(Excerpt to read Opens)

[MPlayer-dev-eng] Lots of stuff for NUT
Oded Shimon
ods15 at ods15.dyndns.org
Thu Jan 5 19:14:08 CET 2006
On Thu, Jan 05, 2006 at 03:21:22PM +0100, Michael Niedermayer wrote:
> Hi
>
> On Thu, Jan 05, 2006 at 04:04:17PM +0200, Oded Shimon wrote:
> [...]
> > > furthermore we havnt thought about error resistance of these features its
> > > part of the goals, and being ignored entirely
> > > what if a the pts or back ptrs are damaged? how do we ensure recovery of
> > > the demuxer?
> > >
> > > i really dont want to flame but every few month iam being confronted with a
> > > new set of 3-5 requirements which are absolute and undisscussable and which
> > > nut must conform too while everything else is not worth even mentioning
> > >
> > > first it was 1pass no buffering, strict dts, absolute minimal overhead,
> > > absolute no redundancy to avoid inconsistant files, ...
> > > now its optimal seeking, 1pass (dunno if the strict no buffer rule was droped?)
> > > dts ordering and overhead doesnt matter at all anymore, ...
> >
> > Well, you miss all the IRC convos where most of this takes place. :)
> >
> > Looking back at it all now, I think you are right, we should go back to
> > single back_ptr, "percise optimal seeking" isn't all that useful, Rich was
> > mostly thinking for video editors when he brought it up, and now that I
> > think of it, they will most likely use intra only codecs anyway. As for
> > music videos, I found that "keyframe percision" is actually very high,
> > I've never had a nut seek going more then 3 seconds off target. (with
> > single back_ptr). Single back_ptr is still necessary IMO, because otherwise
> > using NUT for video editing is impossible altogether. BTW, given this, the
> > rule for syncpoint pts is using the max keyframe pts across all streams,
> > this is the only correct way for doing it (and without global timebase at
> > all, we should still use coded_pts). The index is the old syncpoint index I
> > proposed - those with a common back_ptr can be removed, making a tiny 10kb
> > index per hour. The nice pro to all this, I already have the demuxer fully
> > implemented. :) The biggest thing I still hate with back_ptr - subtitles.
> > (As in, any stream with gaps.) back_ptr will be huge and useless, and EOR
> > can't really be enforced, it is merely a hint.
>
> why? the "non relevant" streams are just ignored in the single back_ptr
yes, ofcourse EOR streams are ignored in back ptr, however we cannot
enforce EOR being set for every subtitle gap, it SHOULD be used, but not
MUST.
BTW, with the "ancient" index method with max_index_distance, we were NOT
under 10kb an hour, unless max_index_distance was 512kb. When it was 32kb,
the index was 100kb or so. However a syncpoint index with single back_ptr
and syncpoints collapsed, the index is indeed 5-8kb.
Anyway, here are my new patches, we're back to single back_ptr, hurray.

(Excerpt to read Closes)
(Source information Opens)

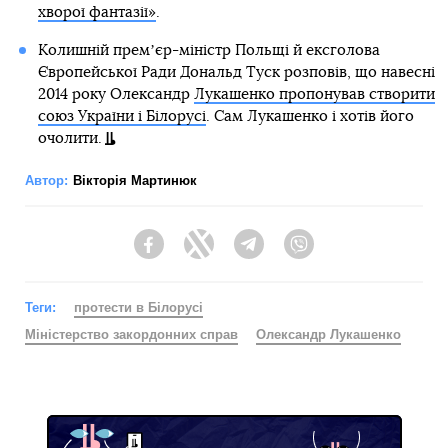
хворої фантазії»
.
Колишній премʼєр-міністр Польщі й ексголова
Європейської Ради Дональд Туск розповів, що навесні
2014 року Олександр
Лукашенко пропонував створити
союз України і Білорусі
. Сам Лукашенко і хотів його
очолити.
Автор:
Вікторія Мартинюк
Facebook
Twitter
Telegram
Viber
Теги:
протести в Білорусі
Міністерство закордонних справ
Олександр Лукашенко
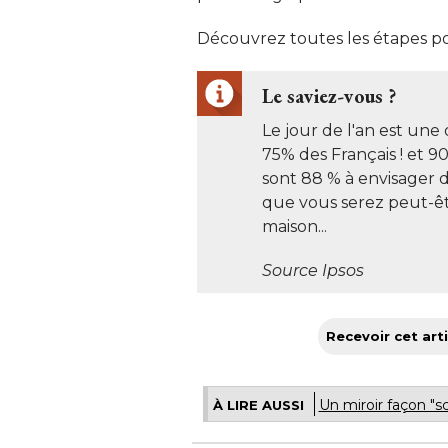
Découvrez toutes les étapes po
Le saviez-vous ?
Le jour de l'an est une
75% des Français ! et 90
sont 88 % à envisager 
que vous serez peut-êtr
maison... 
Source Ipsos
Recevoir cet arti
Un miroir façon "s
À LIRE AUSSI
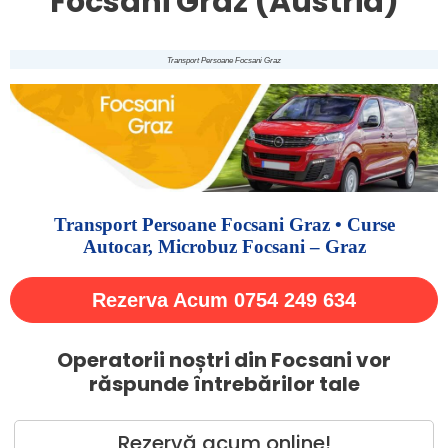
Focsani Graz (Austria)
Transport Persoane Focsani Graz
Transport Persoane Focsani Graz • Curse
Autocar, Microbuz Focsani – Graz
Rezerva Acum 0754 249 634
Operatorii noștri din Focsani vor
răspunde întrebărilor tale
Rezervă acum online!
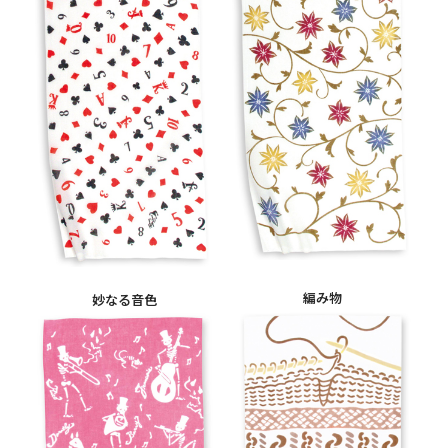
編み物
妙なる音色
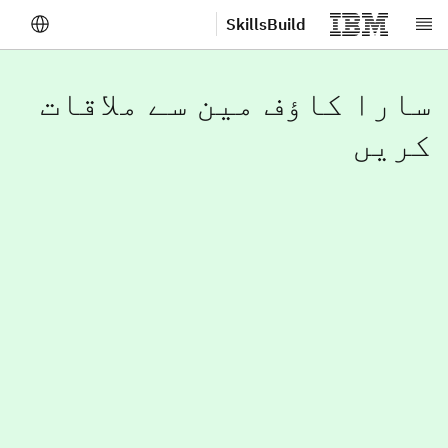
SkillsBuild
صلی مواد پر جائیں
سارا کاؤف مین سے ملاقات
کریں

(Source information Closes)
(Source information Opens)

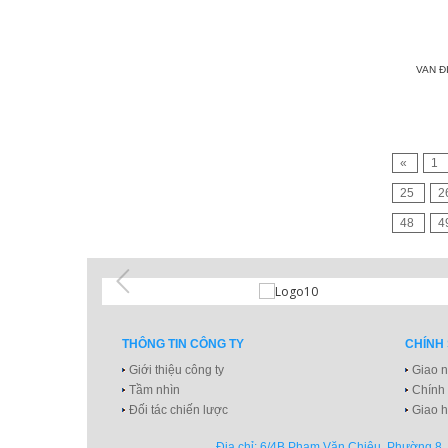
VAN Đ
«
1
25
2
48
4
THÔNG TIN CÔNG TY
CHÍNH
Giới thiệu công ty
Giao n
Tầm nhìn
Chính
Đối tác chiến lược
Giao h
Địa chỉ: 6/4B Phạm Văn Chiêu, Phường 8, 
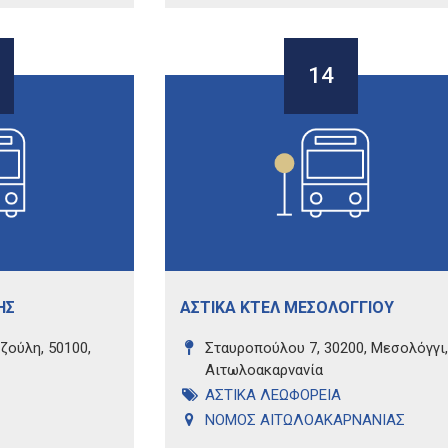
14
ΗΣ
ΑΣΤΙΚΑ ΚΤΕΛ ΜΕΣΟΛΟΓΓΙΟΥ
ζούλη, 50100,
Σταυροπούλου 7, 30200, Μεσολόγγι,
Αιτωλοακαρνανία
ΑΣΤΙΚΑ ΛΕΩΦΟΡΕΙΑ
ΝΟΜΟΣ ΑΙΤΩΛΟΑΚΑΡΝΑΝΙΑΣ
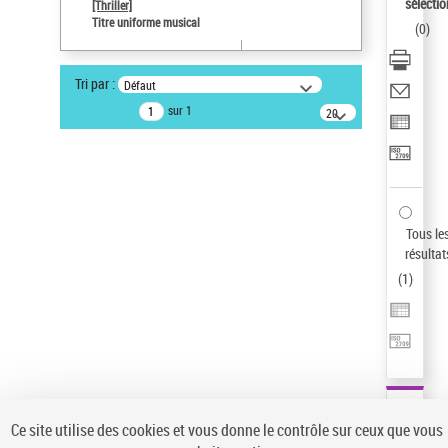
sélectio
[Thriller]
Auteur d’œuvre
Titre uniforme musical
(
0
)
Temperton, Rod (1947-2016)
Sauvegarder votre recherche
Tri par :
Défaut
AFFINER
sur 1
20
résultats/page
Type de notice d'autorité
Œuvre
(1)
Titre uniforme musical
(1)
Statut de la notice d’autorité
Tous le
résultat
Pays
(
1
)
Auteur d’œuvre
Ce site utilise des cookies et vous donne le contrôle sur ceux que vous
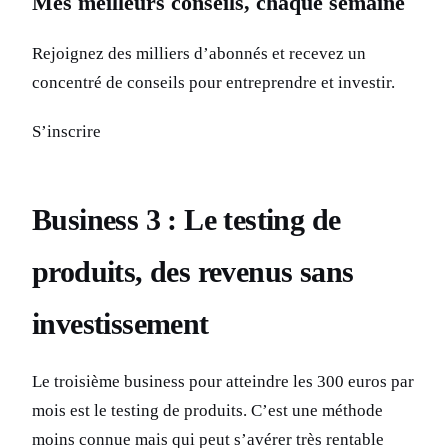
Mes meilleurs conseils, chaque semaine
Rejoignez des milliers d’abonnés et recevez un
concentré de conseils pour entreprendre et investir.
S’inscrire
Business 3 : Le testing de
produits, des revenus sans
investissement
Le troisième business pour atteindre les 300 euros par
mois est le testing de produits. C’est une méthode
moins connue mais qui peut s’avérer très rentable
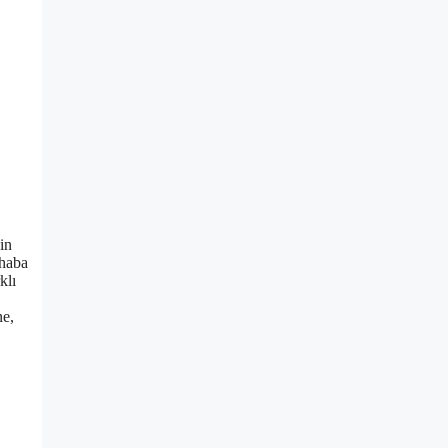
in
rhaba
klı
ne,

(Source information Closes)

## Directions:
Continue the mailing-list message about NUT seeking and back_ptr, shown above before the rows, starting right after its last sentence.

## Answer area:
step 1: mosly cosmetic
1) change date and goals slightly
2) fix 's' in info packets
3) rename sync_point to syncpoint, and frame_startcode to syncpoint_startcode
step 2:
1) MN rule
step 3:
1) remove global_timebase
2) define convert_ts
3) use coded_pts for syncpoint
step 4:
1) rearrange main header
2) add coded_stream_flags
3) add EOR
step 5:
1) remove max_index_distance
2) change goals
3) change index
4) Add pts rule for syncpoint - the max pts of all keyframes in all
streams. I've given this much thought before we were dealing with per
stream stuff, and it is the only perfectly correct pts, the one that
will only ever rewind you too much, and not not enough.
I never did commit 1 & 3, but I think now I can commit everything here?
I guess rearranging main header is probably thing we're still undecided on.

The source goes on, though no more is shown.